Welcome/Intro of Prof. Leon Cooper

Cooper Lecture

Barus and Holley 166

4:30 pm

It is a pleasure to be with you today to kick off this important series of lectures and to introduce our featured speaker. 

Martha Mitchell’s one-volume Encyclopedia Brunonia makes the point that physics has been part of the Brown curriculum since the University’s earliest days.  Known as “natural philosophy” in the 18th century, physics fascinated the earliest Brown students, including one Solomon Drowne of the Class of 1773. Young Mr. Drowne recorded in his diary that on the morning of August 4, 1772…

…we go again to the apparatus.  We fill a globe with water, which is hung up in a darkened room with only a hole in the window shutter to let a ray shine upon the globe, which after a refraction and reflection or two, exhibits a rainbow.

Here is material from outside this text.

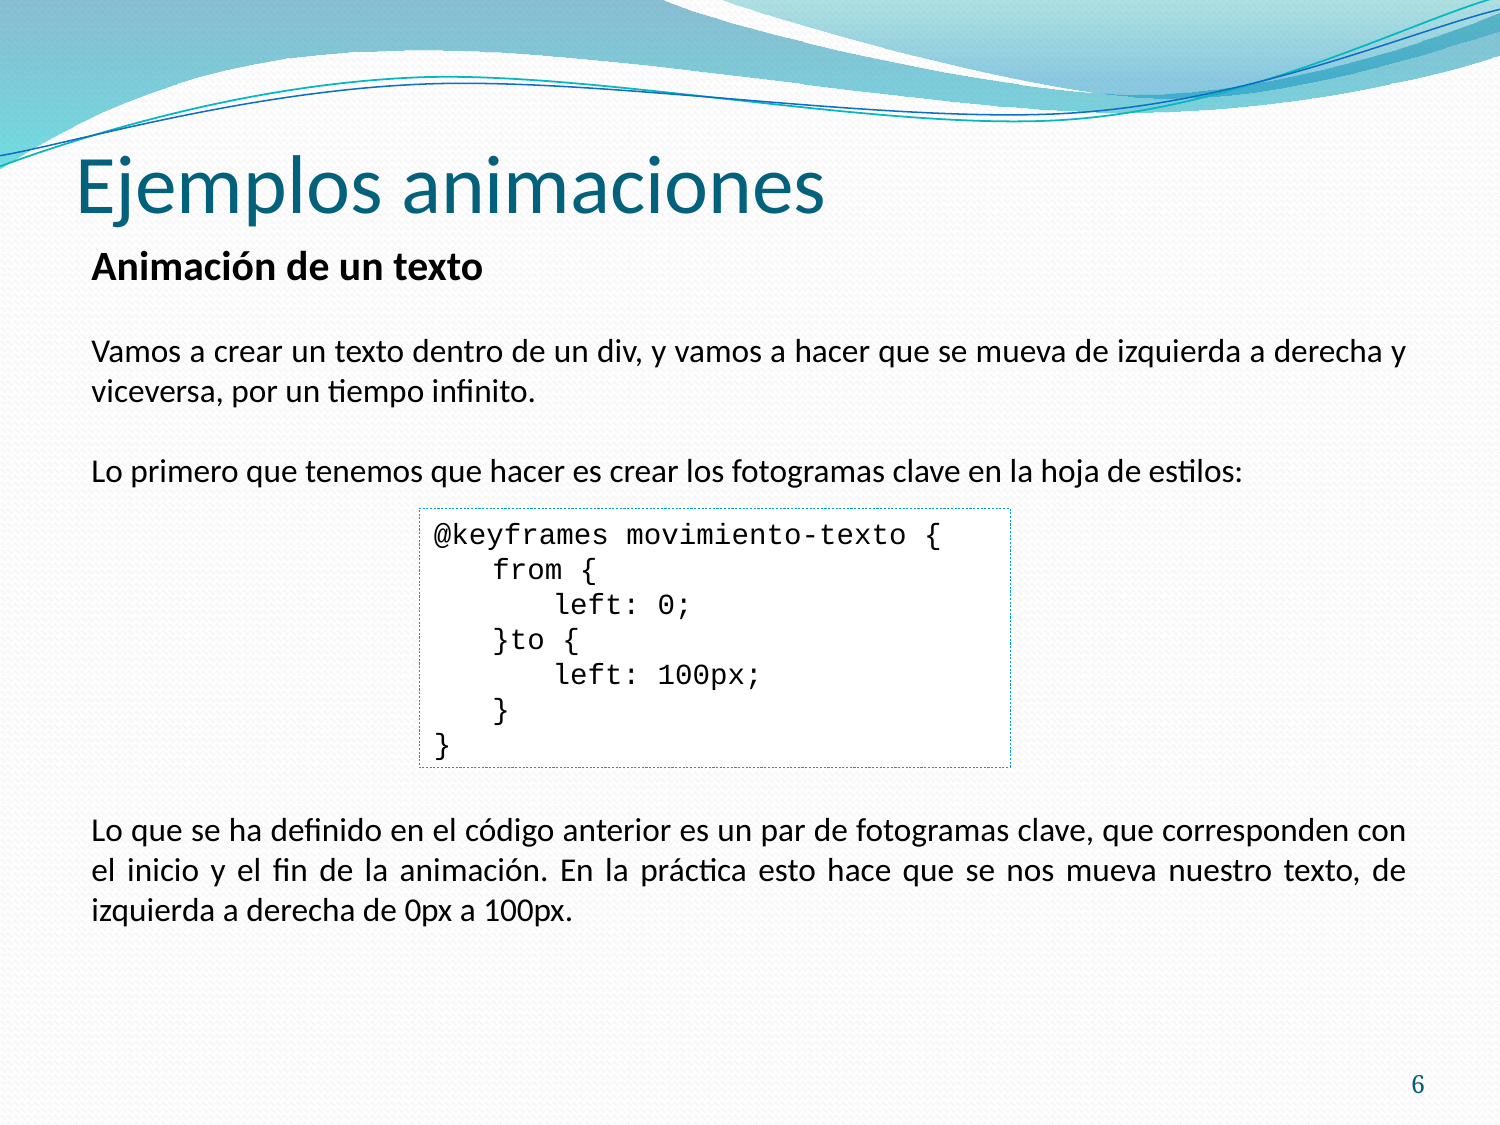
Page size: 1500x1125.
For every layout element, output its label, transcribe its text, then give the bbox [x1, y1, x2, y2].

Drowne’s lab section on the physics of light ended tragically – the water-filled globe came loose and crashed to the floor – but there is an unmistakable sense of discovery and excitement in his notes, which also mention the direct observation of Jupiter, three of its moons, and the peristaltic action of an insect’s body.

        Drowne wrote his diary during a time when the cultural awareness of educated Americans extended as much to “natural philosophy” as it did to literature, history, rhetoric and the arts.  C.P. Snow’s “two cultures” problem is of more recent vintage.

I am pleased for a number of reasons to be able to introduce Leon Cooper. Foremost among those is that he has the gift of exciting us about physics.

Of course, physics in general is not without its connections to popular culture and public understanding. Yet an increasing fraction of current concepts from physics – whether the interactions of subatomic particles or the behavior of galaxies – is beyond the reach of the general public. The World Year of Physics Web site prominently and rather bluntly says, “The general public's awareness of physics and its importance in our daily life is decreasing. The number of physics students has declined dramatically.”

That is both ironic and tragic. It is ironic because physics has no peer among disciplines when it comes to facilitating and explaining the technologies that are now commonplace in life and culture in the twenty-first century. Worse yet, the loss of the public’s connection to physics could mean less inspiration and incentive for the next generations of Solomon Drownes, Albert Einsteins and Madame Curies.

That is why these lectures – three this spring and three next fall – are such an important initiative in reacquainting us with the crucial role physics has played and must continue to play both in meeting global challenges to health and environment and in continuing humankind’s essential quest for new knowledge and understanding.

Dr. Leon Cooper certainly helps to bring that point home. His is one of the most impressive resumes in the long history of the Brown faculty and all of you are familiar with its many features.

Professor Cooper came to Brown in 1958 from the University of Ohio.  Since 1974, he has been the Thomas J. Watson Senior Professor of Science, specializing in theoretical physics, including low-temperature physics and he has also done theoretical work in modeling neural networks.

Perhaps best known for receiving the Nobel Prize in Physics in 1972 (with J. Bardeen and J.R. Schrieffer) for his studies on the theory of superconductivity – work completed while still in his 20’s – Professor Cooper has received many other recognitions over the years.  He was awarded the Comstock Prize by the National Academy of Science in 1968, the Descartes Medal by the Académie de Paris in 1977, and the Collège de France Medal in 2000.  He is a fellow of the American Physical Society, the American Academy of Arts and Sciences, the American Association for the Advancement of Science, Phi Beta Kappa, and Sigma XI.  In addition, he has been elected a member of the American Philosophical Society, the National Academy of Sciences, and the Society of Neuroscience.

It is not his medals and awards that are most impressive, however, but his natural affinity for large questions and his intellectual drive toward finding answers.

When he arrived at Brown in 1958, he was already interested in animal nervous systems and the human brain.  His interest was the catalyst for Brown’s Center for Neural Studies, which later became the Institute for Brain and Neural Systems – a center that Professor Cooper directs today.

The ease and eagerness with which Dr. Cooper has pursued his interest in neuroscience illustrates one of Brown’s great strengths: its ability to foster multidisciplinary work.  Dr. Cooper found and worked with colleagues across the cluster of departments and disciplines that participate in brain sciences.  His work as a researcher and teacher involved him with undergraduates, graduate students, post-docs and faculty colleagues.

“One of the wonderful things about Brown is the willingness to work together,” Dr. Cooper once said of his work on the brain.  “This problem just naturally crosses disciplines.”

He is tireless.  “It was nice to be reminded of things you’ve done,” he said of a 70th birthday celebration.  “But I’m always thinking about what I still want to do…I can’t see myself as ever stopping work.  What would I do?  My best toy is what’s in my head.”

We are so fortunate to pay tribute to Albert Einstein and kick off our World Year of Physics celebration today with our own resident genius.  Colleagues and students, I am pleased to present the 1972 Nobel laureate in physics, the Thomas J. Watson Sr. Professor of Science and our own rock star, Dr. Leon Cooper.